Top of Provided text
- Born: 1947 Maastricht, The Netherlands
- Died: 1 March 1991 (aged 43–44) Nijmegen, The Netherlands
- Citizenship: Dutch
- Education: Radboud University Nijmegen
- Scientific career
- Fields: Behavioural genetics
- Workplaces: Radboud University Nijmegen
- Doctoral advisor: J. Vossen
- Notable students: Franz-Josef van der Staay

= Sjeng Kerbusch =

Dutch behavior geneticist

Sjeng Kerbusch (1947 - 1 March 1991) was a Dutch behavior geneticist.

A native of Maastricht, he obtained his Ph.D. from the Catholic University Nijmegen in 1974 becoming the third Dutchman in this field. Kerbusch' specialism was the application of quantitative-genetic methods, especially diallel crosses and Mendelian crosses, to the analysis of behavior. From 1984 to 1987, he was President of the Dutch Behavior Genetics Contact Group and in 1988 he was local host for the 18th Annual Meeting of the Behavior Genetics Association held in Nijmegen, The Netherlands. Kerbusch died at Nijmegen from complications after a lung transplant.
Bottom of Provided text
Top of Listed records
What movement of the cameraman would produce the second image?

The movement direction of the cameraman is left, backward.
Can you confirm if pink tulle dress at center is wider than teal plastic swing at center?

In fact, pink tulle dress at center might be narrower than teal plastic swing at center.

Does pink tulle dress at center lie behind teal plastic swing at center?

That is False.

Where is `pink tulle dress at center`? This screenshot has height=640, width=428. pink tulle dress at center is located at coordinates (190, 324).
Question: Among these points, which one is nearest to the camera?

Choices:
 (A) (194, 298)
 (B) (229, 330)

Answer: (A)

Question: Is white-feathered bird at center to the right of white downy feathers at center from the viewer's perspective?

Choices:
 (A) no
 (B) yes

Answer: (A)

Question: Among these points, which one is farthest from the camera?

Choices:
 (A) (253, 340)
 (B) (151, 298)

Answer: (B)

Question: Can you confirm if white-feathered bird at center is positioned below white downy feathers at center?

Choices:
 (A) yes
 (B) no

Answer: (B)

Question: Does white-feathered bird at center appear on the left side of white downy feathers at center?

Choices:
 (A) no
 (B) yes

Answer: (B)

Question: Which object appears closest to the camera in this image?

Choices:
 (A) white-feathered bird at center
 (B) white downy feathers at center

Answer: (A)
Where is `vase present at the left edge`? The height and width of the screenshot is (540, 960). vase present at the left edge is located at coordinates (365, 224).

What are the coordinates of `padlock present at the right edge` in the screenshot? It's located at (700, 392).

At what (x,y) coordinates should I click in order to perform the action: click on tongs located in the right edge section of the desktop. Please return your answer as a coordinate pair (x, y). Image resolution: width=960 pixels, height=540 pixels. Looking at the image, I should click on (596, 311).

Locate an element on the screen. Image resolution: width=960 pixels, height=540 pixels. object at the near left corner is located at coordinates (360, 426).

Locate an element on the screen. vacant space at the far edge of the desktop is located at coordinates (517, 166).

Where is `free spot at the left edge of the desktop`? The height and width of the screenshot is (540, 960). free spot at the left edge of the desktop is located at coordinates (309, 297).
Bottom of Listed records
> **Explore the material**:
A. List every distinct year that appears in the Sjeng Kerbusch biography, in chronological order.
B. Copy the passage of the Sjeng Kerbusch biography word for word, from "A native of" to "a lung transplant.".

> **Answers for each item**:
A. 1947, 1974, 1984, 1987, 1988, 1991

B.
A native of Maastricht, he obtained his Ph.D. from the Catholic University Nijmegen in 1974 becoming the third Dutchman in this field. Kerbusch' specialism was the application of quantitative-genetic methods, especially diallel crosses and Mendelian crosses, to the analysis of behavior. From 1984 to 1987, he was President of the Dutch Behavior Genetics Contact Group and in 1988 he was local host for the 18th Annual Meeting of the Behavior Genetics Association held in Nijmegen, The Netherlands. Kerbusch died at Nijmegen from complications after a lung transplant.